Su peculiaridad es que los animales, incluidos los grandes como los elefantes, se sienten muy cómodos aquí.
Un elefante adulto ha escalado suavemente una pared de 5 pies para robar algunos mangos del safari lodge.

A menudo se acercan bastante a las casas de las personas. Los elefantes salvajes, por ejemplo, son invitados frecuentes de Andy Hogg.
Cerca de su casa crece un gran árbol de mango, que es visitado todos los años durante el período de fructificación (de octubre a diciembre) por una familia de elefantes.
Se dirigen al árbol por el mismo camino, por lo que ya no sorprenden al dueño.

Un elefante adulto ha escalado suavemente una pared de 5 pies para robar algunos mangos del safari lodge.
Pero recientemente, Andy Hogg recibió la visita de un elefante desconocido, que decidió llegar al árbol de una manera inusual.
Un enorme animal se metió en los lentes de la cámara en el momento en que comenzaba a trepar por una valla alta.

Parecía tener muchas ganas de llegar al árbol de mango para probar la deliciosa fruta.
Se puede suponer que el animal no conocía otro camino y, por lo tanto, eligió el más corto.
Un elefante adulto ha escalado suavemente una pared de 5 pies para robar algunos mangos del safari lodge.
Lo que más impresionó al propietario y a Ian Salisbury, gerente general de South Luangwa, fue que el elefante hizo todo lentamente y con mucho cuidado.
Aunque probablemente tenía hambre, ya que se decidió por tal aventura.
Y nadie interfirió con su viaje: los turistas que se detuvieron aquí en ese momento estaban de excursión.
Un elefante adulto ha escalado suavemente una pared de 5 pies para robar algunos mangos del safari lodge.

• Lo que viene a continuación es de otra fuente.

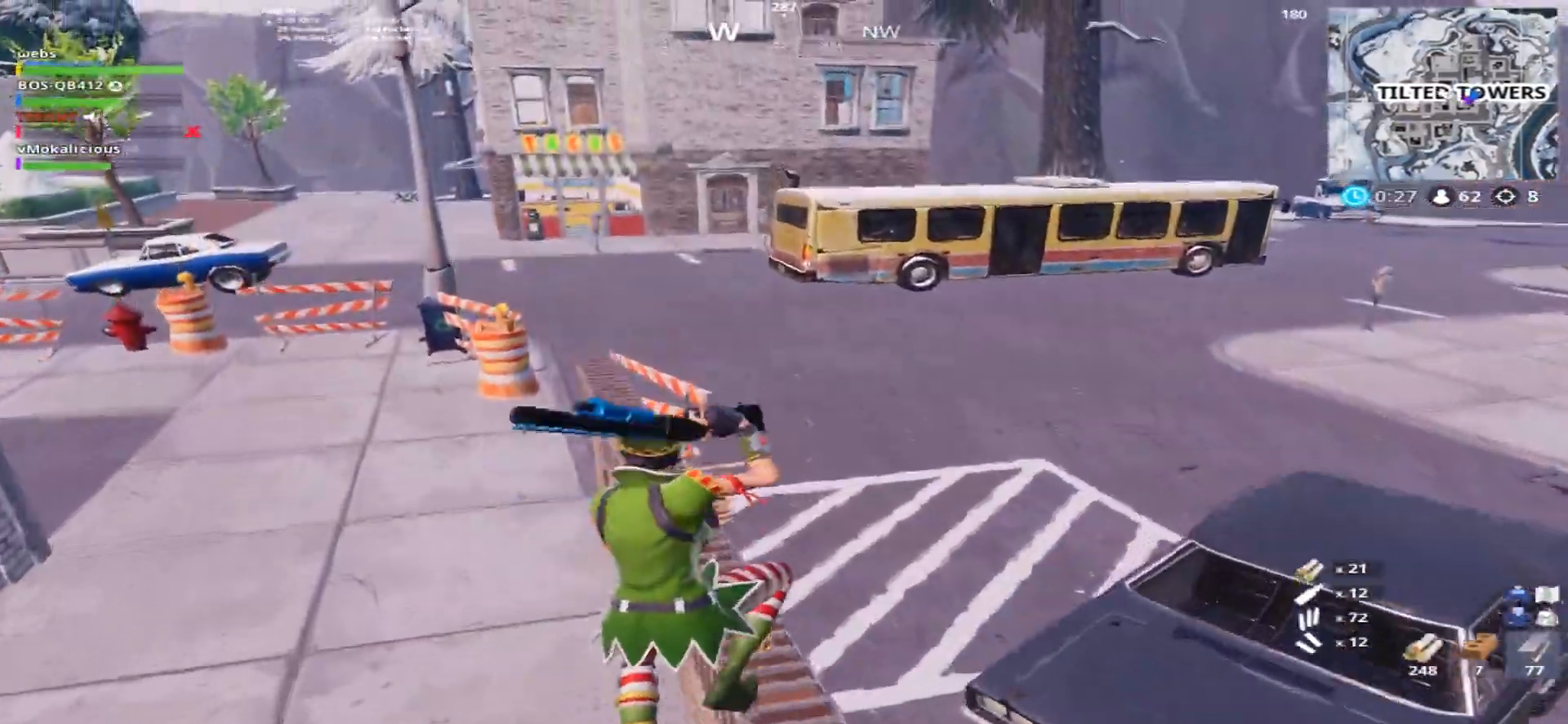
{"buttons": [], "left_stick": "up", "right_stick": "right", "events": [[17, "left_stick", "up"], [67, "right_stick", "center"], [267, "right_stick", "right"]]}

Finalmente, al llegar al árbol, el elefante descubrió que no había frutas en él: la temporada ya había terminado y los últimos mangos debían haber sido comidos por sus parientes.
Estirándose y mirando a su alrededor, mordisqueó la hierba, tras lo cual, desilusionado, volvió por el mismo camino.
El elefante volvió a trepar con cuidado por encima de la valla, sin romper nada ni asustar a nadie.
Según Salisbury, se veía muy divertido: el torpe macho se elevó bastante alto, lo que no es muy típico en animales tan grandes.